Cost-Effectiveness of First-line Daratumumab for Multiple Myeloma in a Dutch Setting

Background Recently, the ALCYONE trial has demonstrated that progression-free survival (PFS) can be improved if daratumumab (D) is added to the induction scheme consisting of melphalan, prednisone and bortezomib (MPV) in multiple myeloma (MM) patients over 70 years. Although this scheme comes with an unprecedented improvement in PFS, costs concerned with the treatment of MM are expected to increase simultaneously. Currently, in the Netherlands daratumumab is only reimbursed as monotherapy in refractory MM. It is pivotal to assess the cost-effectiveness of the new MPVD treatment scheme, in order to inform decision making with respect to reimbursement of first-line daratumumab.

Methods A four-state partitioned survival model was developed to calculate whether MPVD is costeffective compared to MPV by means of a cost-utility analysis. Costs and effects were calculated from a Dutch societal perspective over a lifetime horizon, with effects being expressed in quality-adjusted life years (QALYs). Based on all costs and effects, a base case incremental cost-effectiveness ratio (ICER) was calculated. To assess sensitivity of this ICER to alternative scenarios and variation in parameter input, deterministic (DSA) and probabilistic sensitivity analyses (PSA) were performed, respectively. ICERs were compared to the societal willingness-to-pay threshold (WTPT) of €80,000 per QALY gained. A value-of-information (VOI) analysis was performed to explore the maximum amount society should be willing to pay for additional research to reduce decision uncertainty. This is expressed as the population expected value of perfect information (PEVPI).

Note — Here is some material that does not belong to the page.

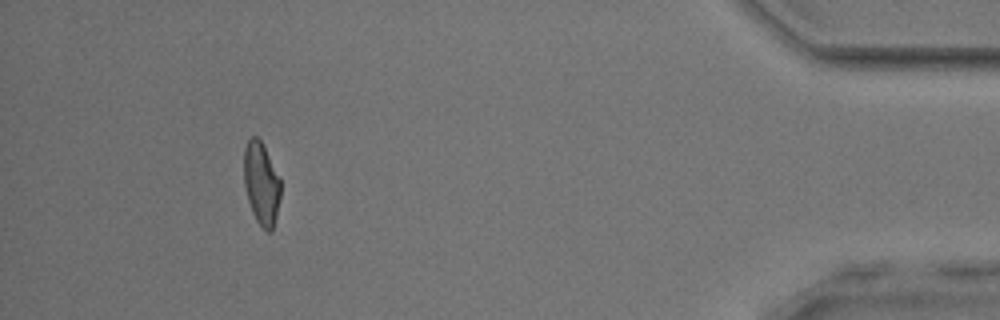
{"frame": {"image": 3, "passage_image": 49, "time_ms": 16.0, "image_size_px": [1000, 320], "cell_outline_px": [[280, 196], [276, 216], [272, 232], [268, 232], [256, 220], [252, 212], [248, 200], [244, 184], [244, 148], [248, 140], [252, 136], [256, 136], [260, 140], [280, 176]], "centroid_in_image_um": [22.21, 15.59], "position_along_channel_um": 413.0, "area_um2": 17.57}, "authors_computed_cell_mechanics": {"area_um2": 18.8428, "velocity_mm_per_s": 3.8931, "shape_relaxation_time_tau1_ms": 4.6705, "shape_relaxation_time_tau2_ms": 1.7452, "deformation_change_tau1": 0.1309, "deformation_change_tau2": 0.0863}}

Results Estimated mean survival in the MPVD arm was 5.75 QALYs, as compared to 5.16 QALYs in the MPV arm. Total costs amounted to €1,477,394 and €1,241,478, respectively. Drug-related costs amounted to €688,454 in the MPVD arm, and €366,357 in the MPV arm. The base case ICER was €400,906 per QALY gained. DSAs showed that the base case ICER is robust, yet particularly sensitive to variation in health state utilities and the price of daratumumab. The PSA yielded a probabilistic ICER of €418,928 per QALY gained (11% of simulations below usual WTPT) and showed that MPVD is not cost-effective with 89% certainty at the usual WTPT. The PEVPI amounted to €6,635,543 for a number of 176 patients annually affected by the decision over an effective decision life time of 5 years.

Conclusions The MPVD scheme is not cost-effective at the usual Dutch WTP threshold. Based on this, it is recommended not to reimburse daratumumab within the first-line MPV scheme. Especially extrapolated survival was associated with a large degree of uncertainty. Improved maturity of survival data is essential to decrease uncertainty. Additional data on survival and consequent treatment schemes are currently being collected. Results from the present analysis should be revisited as soon as these data have been made available and shifts in treatment practices for advanced myeloma have acted out.